Ben hep işimin başındaydım, sabahtan akşama kadar… Geceleri servis yapardım, 6 gün minibüste yatıyordum. Bu süre hep çalışarak geçti, bir hedef, bir hayal var; borçsuz olacağız, işimizi iyi yapacağız, işimizi büyüteceğiz... Bu hayal bizi hep tetikledi. Bu hayali yaparken her zaman sporla da ilgilendim. 11 sene tekvando yaptım, sabahlara kadar antrenmanlarım oldu, müsabakalara katıldım.

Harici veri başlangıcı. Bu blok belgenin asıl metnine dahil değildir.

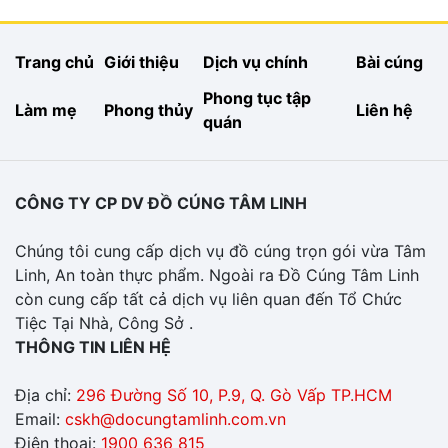
Trang chủ
Giới thiệu
Dịch vụ chính
Bài cúng
Phong tục tập
Làm mẹ
Phong thủy
Liên hệ
quán
CÔNG TY CP DV ĐỒ CÚNG TÂM LINH
Chúng tôi cung cấp dịch vụ đồ cúng trọn gói vừa Tâm
Linh, An toàn thực phẩm. Ngoài ra Đồ Cúng Tâm Linh
còn cung cấp tất cả dịch vụ liên quan đến Tổ Chức
Tiệc Tại Nhà, Công Sở .
THÔNG TIN LIÊN HỆ
Địa chỉ:
296 Đường Số 10, P.9, Q. Gò Vấp TP.HCM
Email:
cskh@docungtamlinh.com.vn
Điện thoại:
1900 636 815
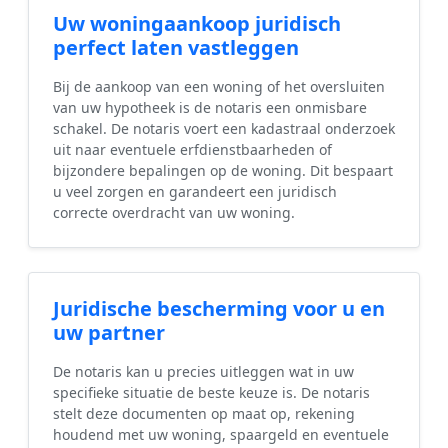
Uw woningaankoop juridisch
perfect laten vastleggen
Bij de aankoop van een woning of het oversluiten
van uw hypotheek is de notaris een onmisbare
schakel. De notaris voert een kadastraal onderzoek
uit naar eventuele erfdienstbaarheden of
bijzondere bepalingen op de woning. Dit bespaart
u veel zorgen en garandeert een juridisch
correcte overdracht van uw woning.
Juridische bescherming voor u en
uw partner
De notaris kan u precies uitleggen wat in uw
specifieke situatie de beste keuze is. De notaris
stelt deze documenten op maat op, rekening
houdend met uw woning, spaargeld en eventuele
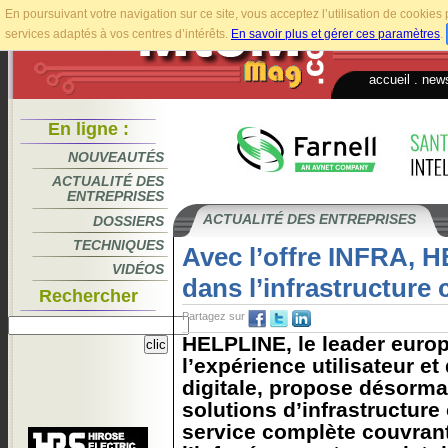
En poursuivant votre navigation sur ce site, vous acceptez l’utilisation de cookie
services adaptés à vos centres d’intérêts.
En savoir plus et gérer ces paramètres
.
accueil
.
news
En ligne :
NOUVEAUTÉS
ACTUALITÉ DES
ENTREPRISES
ACTUALITÉ DES ENTREPRISES
DOSSIERS
TECHNIQUES
Avec l’offre INFRA, 
VIDÉOS
dans l’infrastructure
Rechercher
Partagez sur
HELPLINE, le leader europ
l’expérience utilisateur et
digitale, propose désorma
solutions d’infrastructure
service complète couvran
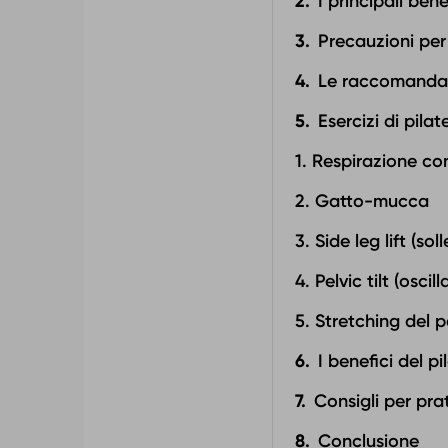
I principali ben
Precauzioni per 
Le raccomandazi
Esercizi di pila
1. Respirazione c
2. Gatto-mucca
3. Side leg lift (s
4. Pelvic tilt (osci
5. Stretching del 
I benefici del p
Consigli per pra
Conclusione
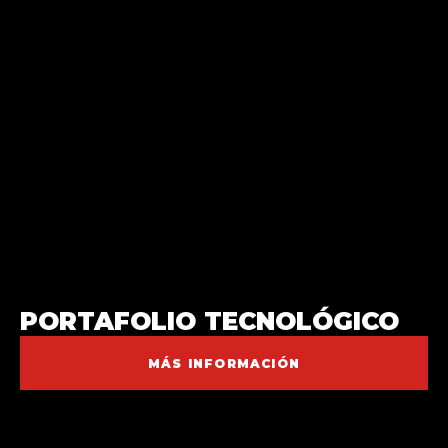
PORTAFOLIO TECNOLÓGICO
MÁS INFORMACIÓN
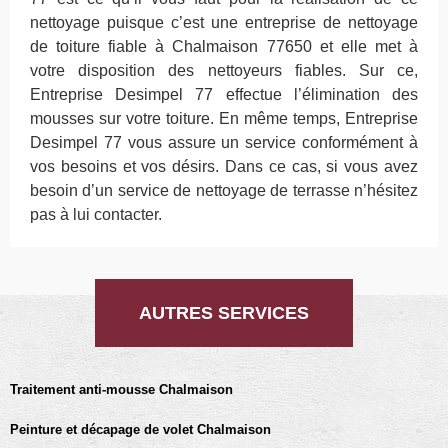
nettoyage puisque c’est une entreprise de nettoyage
de toiture fiable à Chalmaison 77650 et elle met à
votre disposition des nettoyeurs fiables. Sur ce,
Entreprise Desimpel 77 effectue l’élimination des
mousses sur votre toiture. En même temps, Entreprise
Desimpel 77 vous assure un service conformément à
vos besoins et vos désirs. Dans ce cas, si vous avez
besoin d’un service de nettoyage de terrasse n’hésitez
pas à lui contacter.
AUTRES SERVICES
Traitement anti-mousse Chalmaison
Peinture et décapage de volet Chalmaison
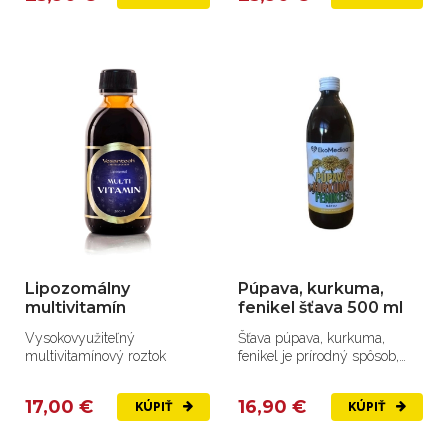
Lipozomálny
Púpava, kurkuma,
multivitamín
fenikel šťava 500 ml
Vysokovyužiteľný
Šťava púpava, kurkuma,
multivitamínový roztok
fenikel je prírodný spôsob,
ako podporiť trávenie,...
17,00 €
16,90 €
KÚPIŤ
KÚPIŤ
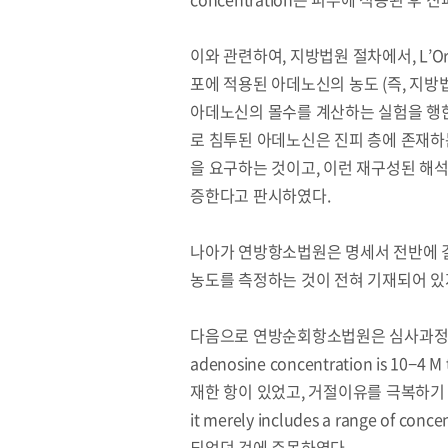
이와 관련하여, 지방법원 절차에서, L’
포에 적용된 아데노신의 농도 (즉, 지
아데노신의 몰수를 계산하는 실험을 행한 
로 침투된 아데노신은 진피 층에 존재하는
을 요구하는 것이고, 이런 재구성된 해석
증한다고 판시하였다.
원종원의 커튼 
나아가 연방항소법원은 명세서 전반에 걸
농도를 측정하는 것이 전혀 기재되어 있
다음으로 연방순회항소법원은 심사과정 기록
adenosine concentration is 10−4
재한 항이 있었고, 거절이유를 극복하기 위하여 
it merely includes a range of co
되었던 것에 주목하였다.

Yani spor hayatımın her alanında hep bir aktivite oldu. Günlerim hep spor - iş, spor - iş döngüsünde geçti.

NASIL BAŞARDI?

Tek konu inanmak…. Hayal edeceksiniz ve inanacaksınız. Başka hiç bir marifete gerek yok… Ben yapı gereği günde 3-4 saat zor uyurum, çok fazla uyuyamam. Gün geldi yıllarca sabah 5'te müşterilerin kapısında mal sattım. Çünkü saat 8'de mağaza açıyorum, mağazayı açmadan önce servis yapıyordum. Bir dönem de bu şekilde çalışmam gerekti.

16-1

"GENÇLERE MESAJI…”

Kriz döneminde ağladığımı bilirim. Çünkü 52 tane dönemin Etibank çekleri dönmüştü, bütün aktifçilerin çekleri dönüyor ancak karşılama durumum yok çünkü sermayemin çok üstünde battım. O anlık üzüntüyle oturup, 'ne yapacağım' dediğimde O yaşadığım dönem bebeğim doğmuş benim, oğlum doğmuş ve ben eve süt alamıyordum, yüzüğümüzü sattık ama 'Yaşadığımız sürece her şey bir fırsat' dedim. Gençlerle tecrübe paylaşımı konuşmalarında en çok şunu söylerim: ‘Allah ismimden verdi diye düşünüyorum, umudunu hiç kesme. Ümidini hiç kesmeyeceksin.